The biggest black holes in the Universe may be built through chains of violent mergers deep inside crowded star clusters.
The largest black holes ever detected through gravitational waves may not have formed directly from collapsing stars, according to new research led by Cardiff University. Instead, scientists say these enormous objects were likely built through repeated black hole collisions inside extremely crowded star clusters.
The international team studied version 4.0 of LIGO–Virgo–KAGRA’s Gravitational-Wave Transient Catalog (GWTC4), which includes 153 highly confident black hole merger detections.
Researchers investigated whether the heaviest black holes in the catalog could be “second-generation” black holes. These objects would form after earlier black holes merged together, then later merged again inside dense star clusters, where stars can be packed up to a million times more tightly than in the region surrounding our Sun.
The findings, published in Nature Astronomy, suggest the most massive black holes seen through gravitational waves belong to a distinct population shaped by repeated mergers rather than ordinary stellar collapse.

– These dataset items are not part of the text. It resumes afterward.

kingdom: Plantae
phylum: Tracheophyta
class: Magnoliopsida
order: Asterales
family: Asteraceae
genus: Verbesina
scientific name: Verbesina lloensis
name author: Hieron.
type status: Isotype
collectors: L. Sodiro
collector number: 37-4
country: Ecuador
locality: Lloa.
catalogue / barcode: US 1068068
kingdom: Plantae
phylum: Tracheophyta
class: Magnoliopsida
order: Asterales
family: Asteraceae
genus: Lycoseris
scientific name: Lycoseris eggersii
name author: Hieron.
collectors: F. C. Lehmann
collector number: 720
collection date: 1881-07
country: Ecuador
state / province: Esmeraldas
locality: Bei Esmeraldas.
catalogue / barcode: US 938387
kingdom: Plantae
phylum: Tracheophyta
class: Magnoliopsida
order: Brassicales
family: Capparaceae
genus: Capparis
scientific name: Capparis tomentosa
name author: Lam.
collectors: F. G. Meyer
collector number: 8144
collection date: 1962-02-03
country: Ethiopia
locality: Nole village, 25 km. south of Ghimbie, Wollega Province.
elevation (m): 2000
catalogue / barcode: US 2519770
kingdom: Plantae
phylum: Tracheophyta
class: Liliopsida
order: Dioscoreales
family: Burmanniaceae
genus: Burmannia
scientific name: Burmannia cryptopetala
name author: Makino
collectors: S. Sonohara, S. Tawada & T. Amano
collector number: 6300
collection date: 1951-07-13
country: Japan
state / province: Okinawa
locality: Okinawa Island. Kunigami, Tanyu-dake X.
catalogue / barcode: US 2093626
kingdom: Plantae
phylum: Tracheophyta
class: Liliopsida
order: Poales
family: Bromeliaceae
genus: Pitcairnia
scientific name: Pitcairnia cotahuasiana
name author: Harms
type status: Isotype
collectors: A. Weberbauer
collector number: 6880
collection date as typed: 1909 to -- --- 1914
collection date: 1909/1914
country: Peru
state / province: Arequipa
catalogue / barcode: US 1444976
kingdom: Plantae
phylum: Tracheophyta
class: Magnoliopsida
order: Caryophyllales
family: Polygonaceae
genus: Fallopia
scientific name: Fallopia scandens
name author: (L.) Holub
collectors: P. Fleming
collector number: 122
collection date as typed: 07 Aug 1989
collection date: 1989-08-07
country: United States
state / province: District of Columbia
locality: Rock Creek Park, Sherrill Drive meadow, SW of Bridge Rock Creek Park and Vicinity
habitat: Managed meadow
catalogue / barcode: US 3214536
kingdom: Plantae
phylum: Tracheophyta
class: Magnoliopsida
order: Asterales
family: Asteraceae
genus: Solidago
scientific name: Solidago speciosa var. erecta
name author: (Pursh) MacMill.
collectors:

Gravitational Waves Reveal How Giant Black Holes Grow
“Gravitational-wave astronomy is now doing more than counting black hole mergers,” explains lead author Dr. Fabio Antonini from Cardiff University’s School of Physics and Astronomy.
“It is starting to reveal how black holes grow, where they grow, and what that tells us about the lives and deaths of massive stars. This is exciting because we can use the information to test our understanding of how stars and clusters evolve in the Universe.”
By studying the gravitational-wave signals, the researchers identified two separate groups of black holes:
- a lower-mass population consistent with ordinary stellar collapse
- a higher-mass population whose spins appear exactly like those expected from hierarchical mergers in dense star clusters
Scientists say the spin patterns of the heavier black holes provide especially strong evidence that they formed through repeated collisions.
“What surprised us most was how clearly the high-mass black holes stand out as a separate population,” recalls co-author Dr. Isobel Romero-Shaw, Ernest Rutherford Fellow at Cardiff University.
“Unlike the lower-mass systems we analyzed, which were generally slowly-spinning, the higher-mass systems are consistent with having more rapid spins, oriented in seemingly random directions. This is the exact signature you would expect if black holes were repeatedly merging in dense star clusters.
“That makes the cluster origin much more compelling than it was with earlier catalogues.”
Evidence Strengthens for the Black Hole “Mass Gap”
The study also offers the strongest evidence so far for a mysterious “mass gap” predicted by astrophysicists. According to this long-standing theory, extremely massive stars should explode violently and destroy themselves before they can collapse into black holes.
As a result, there should be a forbidden range of black hole masses that stars cannot produce directly.
The researchers identified this transition among black holes with masses around 45 times greater than the Sun.
Dr. Antonini said: “In our study, we find evidence for the long-predicted pair-instability mass gap — a range of masses where stars are not expected to leave behind black holes at all. Gravitational-wave detectors have successfully found black holes that appear to sit in or near that gap, which we identify at around 45 solar masses.
“So, the key question now is, are these black holes telling us that our models of stellar evolution are wrong, or are they being made in another way?
“The biggest black holes in the current sample seem to be telling us about cluster dynamics, not just stellar evolution.
“Above about 45 solar masses, the spin distribution changes in a way that is hard to explain with normal stellar binaries alone, but is naturally explained if these black holes have already been through earlier mergers in dense clusters.”
Black Hole Discoveries Could Help Study Stellar Nuclear Reactions
The team also used the transition near the mass gap to investigate a key nuclear reaction involved in helium burning inside massive stars.
Researchers say future gravitational-wave observations may provide valuable insights into nuclear physics because the pair-instability mass limit depends on reactions occurring deep inside stellar cores.
“In the future, gravitational-wave data may help scientists study nuclear physics, because the mass limit set by pair instability depends on the nuclear reactions taking place in the cores of massive stars,” added co-author Dr. Fani Dosopoulou, a research associate at Cardiff University.
Reference: “Gravitational-wave constraints on the pair-instability mass gap and nuclear burning in massive stars” by Fabio Antonini, Isobel M. Romero-Shaw, Thomas Callister, Fani Dosopoulou, Debatri Chattopadhyay, Yonadav Barry Ginat, Mark Gieles and Michela Mapelli, 7 May 2026, Nature Astronomy.